We sullenly returned into the boat; and the instant we did so, the anchor, already atrip, was brought home; the ship’s bows fell rapidly off; her crowded canvass dilated and swelled in the spanking breeze, and she sprang swiftly off upon her course. It was a pretty and somewhat exciting spectacle; and I and my companions continued to watch the smartly-handled vessel with much interest till a point of land hid her from our view. We then turned our faces towards Plymouth, from which, I was surprised to find, we were apparently as distant as ever. “The tide, let alone the wind, is dead against us!” growled the master of the boat, who was now pulling the near oar, in reply to a remark from one of the Plymouth officers. This man had steered on going out. A quick suspicion flashed across me. “Where is the other boatman who came out with us?” I sharply demanded. The old seaman, instead of replying, turned himself half round towards the weather-bow oar, exclaiming, “Easy, Billy—easy; let her nose lay a little closer to the wind!” This, I readily saw, was done to conceal a momentary confusion, arising from the suddenness of my question—a very slight one by the by, for the fellow was an old man-of-war’s man, with a face hardened and bronzed by service, weather, grog, and tobacco smoke. I repeated the question in a more peremptory tone. The veteran first deliberately squirted a mouthful of tobacco juice over the side, and then with an expression of his cast-iron phiz, which it is impossible by words to convey a distinct idea of, so compounded was it of diabolical squint, lamb-like simplicity, and impudent cunning, replied, “That wor a passenger to Yankee Land—a goin’ there, I’m purty suspicious, for the benefit of his health.” I looked at the Plymouth officers, and they at me.

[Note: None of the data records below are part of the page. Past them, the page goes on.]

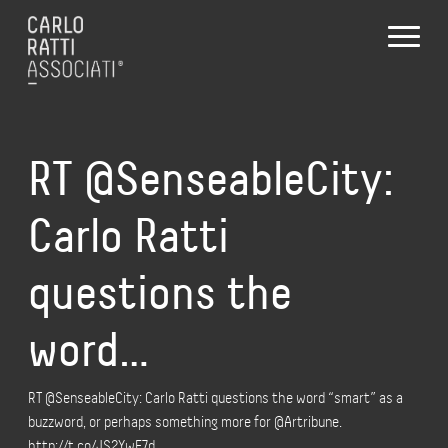
RT @SenseableCity:
Carlo Ratti
questions the
word…
RT @SenseableCity: Carlo Ratti questions the word “smart” as a
buzzword, or perhaps something more for @Artribune.
http://t.co/JS2YwF7d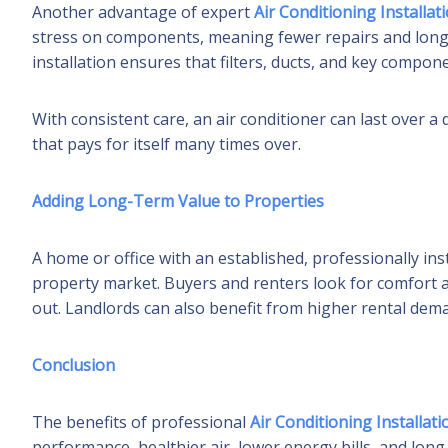
Another advantage of expert
Air Conditioning Installat
stress on components, meaning fewer repairs and longe
installation ensures that filters, ducts, and key compon
With consistent care, an air conditioner can last over 
that pays for itself many times over.
Adding Long-Term Value to Properties
A home or office with an established, professionally ins
property market. Buyers and renters look for comfort a
out. Landlords can also benefit from higher rental dem
Conclusion
The benefits of professional
Air Conditioning Installati
performance, healthier air, lower energy bills, and long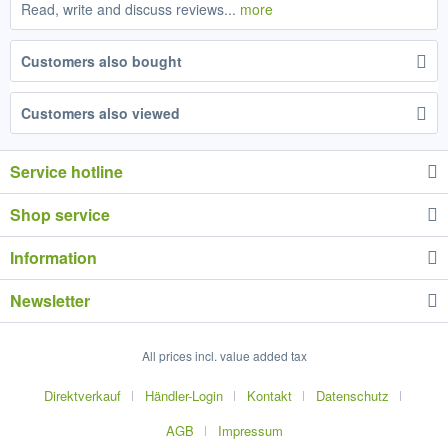
Read, write and discuss reviews...
more
Customers also bought
Customers also viewed
Service hotline
Shop service
Information
Newsletter
All prices incl. value added tax
Direktverkauf
Händler-Login
Kontakt
Datenschutz
AGB
Impressum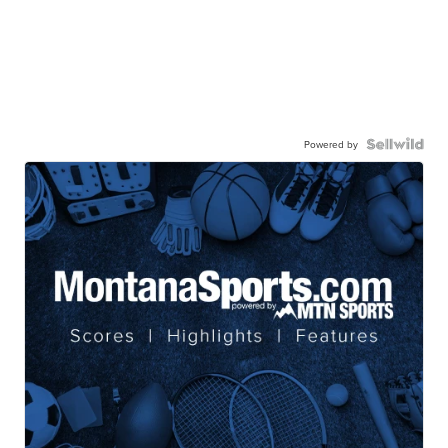
Powered by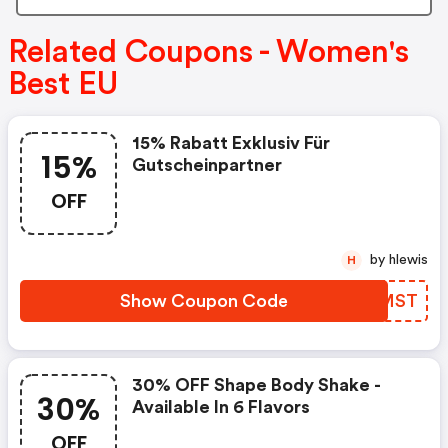
Related Coupons - Women's
Best EU
15% Rabatt Exklusiv Für
15%
Gutscheinpartner
OFF
by hlewis
H
Show Coupon Code
IVQMST
30% OFF Shape Body Shake -
30%
Available In 6 Flavors
OFF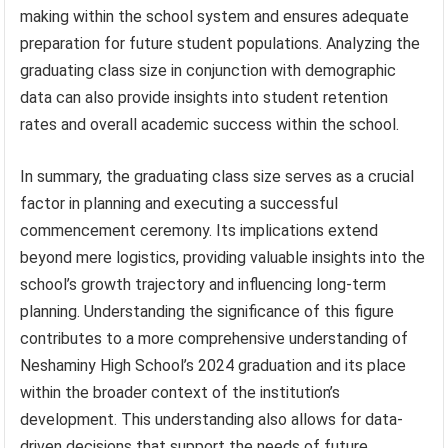
making within the school system and ensures adequate
preparation for future student populations. Analyzing the
graduating class size in conjunction with demographic
data can also provide insights into student retention
rates and overall academic success within the school.
In summary, the graduating class size serves as a crucial
factor in planning and executing a successful
commencement ceremony. Its implications extend
beyond mere logistics, providing valuable insights into the
school’s growth trajectory and influencing long-term
planning. Understanding the significance of this figure
contributes to a more comprehensive understanding of
Neshaminy High School’s 2024 graduation and its place
within the broader context of the institution’s
development. This understanding also allows for data-
driven decisions that support the needs of future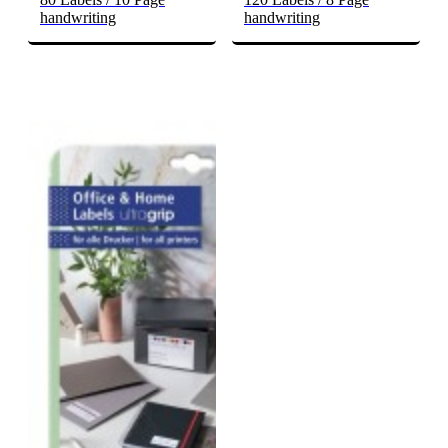
handwriting
handwriting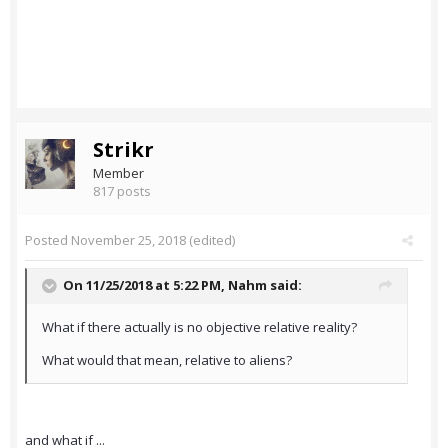
Strikr
Member
817 posts
Posted
November 25, 2018
(edited)
On 11/25/2018 at 5:22 PM,
Nahm
said:
What if there actually is no objective relative reality?
What would that mean, relative to aliens?
and what if ...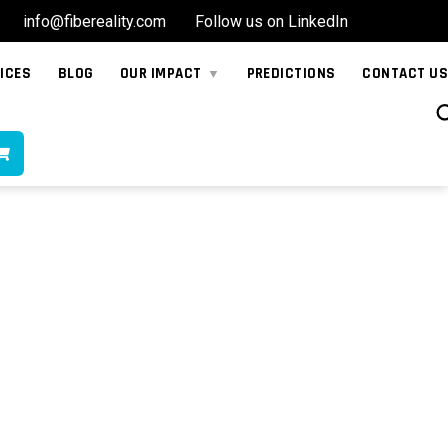
info@fibereality.com
Follow us on LinkedIn
ICES
BLOG
OUR IMPACT
PREDICTIONS
CONTACT US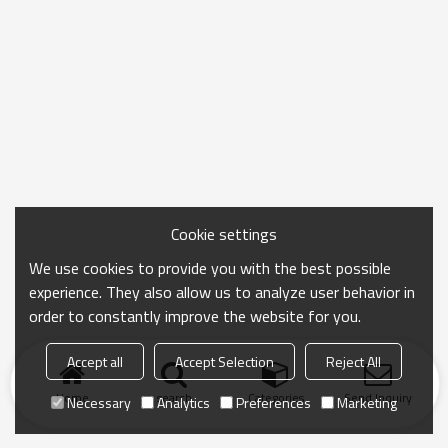
Cookie settings
We use cookies to provide you with the best possible
experience. They also allow us to analyze user behavior in
order to constantly improve the website for you.
Accept all
Accept Selection
Reject All
Home
search
Categories
Send Inquiry
Necessary
Analytics
Preferences
Marketing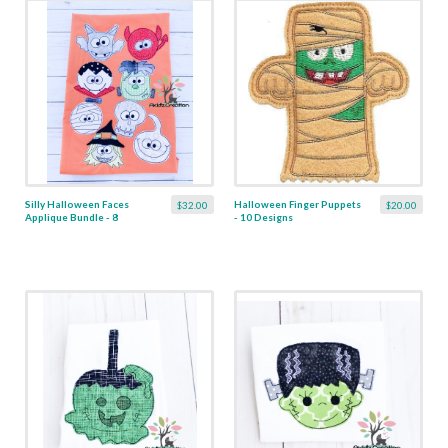
Silly Halloween Faces
Halloween Finger Puppets
$32.00
$20.00
Applique Bundle - 8
- 10 Designs
Designs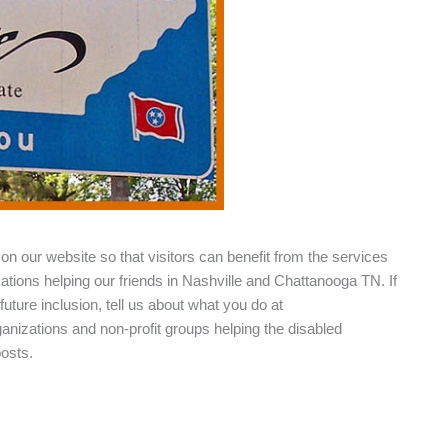
on our website so that visitors can benefit from the services
zations helping our friends in Nashville and Chattanooga TN. If
future inclusion, tell us about what you do at
rganizations and non-profit groups helping the disabled
posts.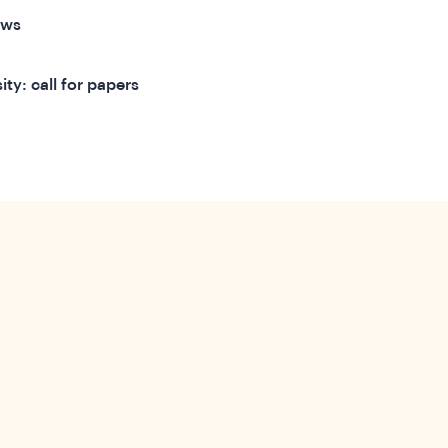
ews
ty: call for papers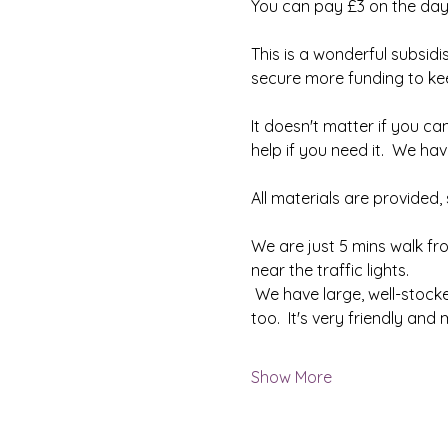
You can pay £3 on the day
This is a wonderful subsidi
secure more funding to keep
It doesn't matter if you can
help if you need it.  We h
All materials are provided
We are just 5 mins walk fr
near the traffic lights.
 We have large, well-stock
too.  It's very friendly an
Show More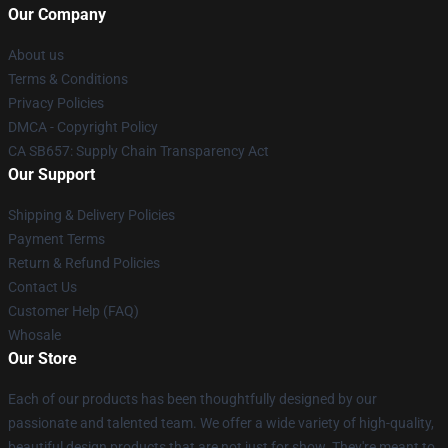
Our Company
About us
Terms & Conditions
Privacy Policies
DMCA - Copyright Policy
CA SB657: Supply Chain Transparency Act
Our Support
Shipping & Delivery Policies
Payment Terms
Return & Refund Policies
Contact Us
Customer Help (FAQ)
Whosale
Our Store
Each of our products has been thoughtfully designed by our
passionate and talented team. We offer a wide variety of high-quality,
beautiful design products that are not just for show. They're meant to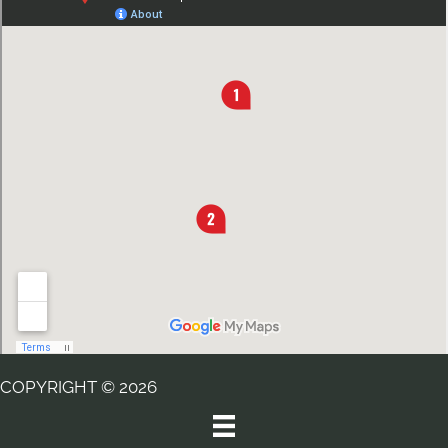
COPYRIGHT © 2026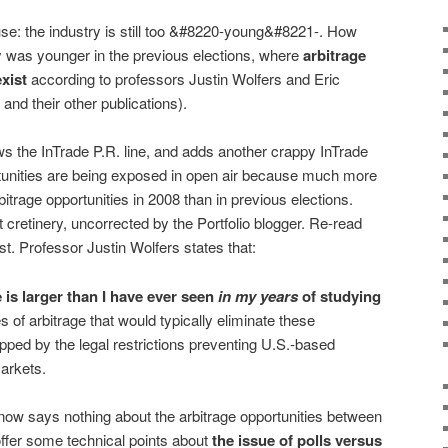
se: the industry is still too &#8220-young&#8221-. How
y was younger in the previous elections, where
arbitrage
xist
according to professors Justin Wolfers and Eric
and their other publications).
s the InTrade P.R. line, and adds another crappy InTrade
rtunities are being exposed in open air because much more
trage opportunities in 2008 than in previous elections.
cretinery, uncorrected by the Portfolio blogger. Re-read
t. Professor Justin Wolfers states that:
e is larger than I have ever seen
in my years
of studying
s of arbitrage that would typically eliminate these
ped by the legal restrictions preventing U.S.-based
arkets.
tnow says nothing about the arbitrage opportunities between
offer some technical points about
the issue of polls versus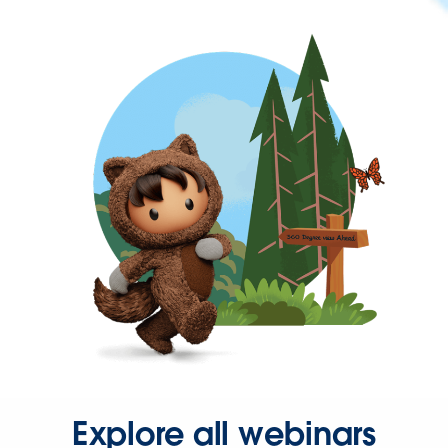
Explore all webinars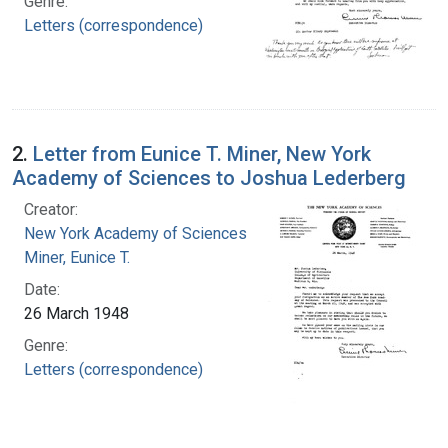
Genre:
Letters (correspondence)
2.
Letter from Eunice T. Miner, New York
Academy of Sciences to Joshua Lederberg
Creator:
New York Academy of Sciences
Miner, Eunice T.
Date:
26 March 1948
Genre:
Letters (correspondence)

The impudent ingenuity of the trick that had been played us seemed scarcely credible. “He—he—ho—ho!” rumbled out of the tobacco-stifled throat of the old rogue, “If he wor somebody you wanted, it wor uncommon well done. Didn’t you obsarve him jump into the main chains of the barkey jist as you wor leavin’ on her, and cast us off a minute afterwards? He perfarred stoppin’ with us whilst you wor rummagin’ the hooker—he—he—ho—ho!”
It was useless bandying words with the fellow; and though I felt desperately savage, I had sense enough to hold my tongue. “Pull smartly,” said one of the Plymouth officers; “a shot will bring her too yet.”
“Why, ay,” rejoined the imperturbable seaman; “it mout, if you could get speech of the admiral in time; but I’m thinkin’ we shall be a good while yet pullin’ in against this choppin’ wind and head sea.”
And sure enough they were! More than another hour, by some boatman-craft unexplainable by me, for the sailors apparently rowed with all their might, were we in reaching the landing-place; and by that time all chance of compelling the return of the Columbia was long past.